▶ _PROBLEMS AND TASKS_
A) Print the passage of the "Living the Questions" essay from "Who do I want" up to and including "daughter can contribute?".
B) Give what follows in the "Living the Questions" essay, picking up after its last sentence.

Living the Questions

Happy new year to you and your family! I can’t help but linger on the big questions during the gray days of January. After the decorations have gathered dust and been put away, there’s a bareness and a simplicity to our home. That lack of clutter allows me some clarity of mind as I consider those questions that, in the busyness of our days, don’t typically get asked. 

In addition, I’ve recently been challenged on the very role and purpose of family. Why do we choose to live in a family when we could choose another lifestyle? It made me consider. As a researcher, I went directly to the literature. But then, I paused, moved away and considered for myself. Why is family life so important and what purpose does it serve in our lives that no other context can serve?

There were two commonalities I found as I sorted through writings on families from the science-based to the philosophical and spiritual. Family offers a support for our physical and mental health. The implication of this is that our own health and well-being have a direct impact on the well-being of others in the family so care for ourselves and others is a priority. The second is that family serves as the hub of our core values. As we anchor to those values, we can see evidence of them in our everyday choices and actions. Becoming clear as a family about what values we want to intentionally embody, nurture and promote can offer us a focusing path as we learn about and improve ourselves and our ways of parenting.

Here are some of these questions you might consider too.

What do I stand for? What does our family stand for?

What is my life about? 

What gives me a sense of meaning?

Who do I want to be as a parent? 

What do I value as a parent and as a husband or wife, daughter or son and family member?

How am I living those values and in what ways am I not? 

Where do I need to become more intentional to ensure that I am living my values?

How am I helping my son or daughter discover their own sense of purpose and meaning?

How do I regularly share power with my son or daughter to ensure they are growing their responsible decision-making skills?

How am I contributing to the world? How am I finding small ways my son or daughter can contribute?

I find the following quote so comforting as I consider the bigger picture. May you live the questions this January to start the new year in a considered, reflective way.

Dataset entries

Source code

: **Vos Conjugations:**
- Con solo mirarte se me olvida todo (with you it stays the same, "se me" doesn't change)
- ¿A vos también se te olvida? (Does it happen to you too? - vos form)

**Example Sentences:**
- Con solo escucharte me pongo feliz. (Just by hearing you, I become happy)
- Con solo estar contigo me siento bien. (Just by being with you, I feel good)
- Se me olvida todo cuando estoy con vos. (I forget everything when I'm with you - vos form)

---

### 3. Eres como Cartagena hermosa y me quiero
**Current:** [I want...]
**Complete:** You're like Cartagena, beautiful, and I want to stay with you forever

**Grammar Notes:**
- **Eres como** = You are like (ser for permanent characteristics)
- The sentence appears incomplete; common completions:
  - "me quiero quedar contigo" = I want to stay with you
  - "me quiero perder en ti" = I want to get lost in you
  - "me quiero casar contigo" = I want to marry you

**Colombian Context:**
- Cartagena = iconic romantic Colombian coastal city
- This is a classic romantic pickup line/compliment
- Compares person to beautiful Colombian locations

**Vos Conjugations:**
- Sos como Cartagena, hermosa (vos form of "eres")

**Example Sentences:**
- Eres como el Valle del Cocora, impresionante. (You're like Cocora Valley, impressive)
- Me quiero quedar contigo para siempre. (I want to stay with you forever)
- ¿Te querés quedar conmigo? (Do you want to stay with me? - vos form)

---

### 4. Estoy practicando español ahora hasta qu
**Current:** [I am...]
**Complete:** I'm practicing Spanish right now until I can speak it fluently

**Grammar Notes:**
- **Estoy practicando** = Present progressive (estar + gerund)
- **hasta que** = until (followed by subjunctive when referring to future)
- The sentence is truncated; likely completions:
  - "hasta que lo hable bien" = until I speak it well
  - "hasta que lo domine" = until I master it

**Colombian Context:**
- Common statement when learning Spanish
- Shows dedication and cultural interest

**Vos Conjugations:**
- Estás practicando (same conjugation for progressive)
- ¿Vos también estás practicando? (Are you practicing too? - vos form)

▶ _RESPONSE LIST_
A)
Who do I want to be as a parent? 

What do I value as a parent and as a husband or wife, daughter or son and family member?

How am I living those values and in what ways am I not? 

Where do I need to become more intentional to ensure that I am living my values?

How am I helping my son or daughter discover their own sense of purpose and meaning?

How do I regularly share power with my son or daughter to ensure they are growing their responsible decision-making skills?

How am I contributing to the world? How am I finding small ways my son or daughter can contribute?

B)
Be patient toward all that is unsolved in your heart and try to love the questions themselves, like locked rooms and like books that are now written in a very foreign tongue. Do not now seek the answers, which cannot be given you because you would not be able to live them. And the point is, to live everything. Live the questions now. Perhaps you will then gradually, without noticing it, live along some distant day into the answer.

– Rainer Maria Rilke

Today:

Jennifer Miller of Confident Parents, Confident Kids will be doing a fireside chat with Mike Todasco, Senior Director of Innovation at PayPal Headquarters (and long-
time dear friend) in San Jose, CA. Can’t wait to talk about parenting hopes and dreams and how we can promote social and emotional competence in ourselves and our children with the PayPal Team. Thanks Mike Todasco for this awesome opportunity!

2 Comments on “Living the Questions”

  1. Great questions. I find parallels between this and Brene Brown’s Dare to Lead book about identifying our own values and leaning into them in all things. Your words helps illuminate the intersection between my work and parenting. Thank you!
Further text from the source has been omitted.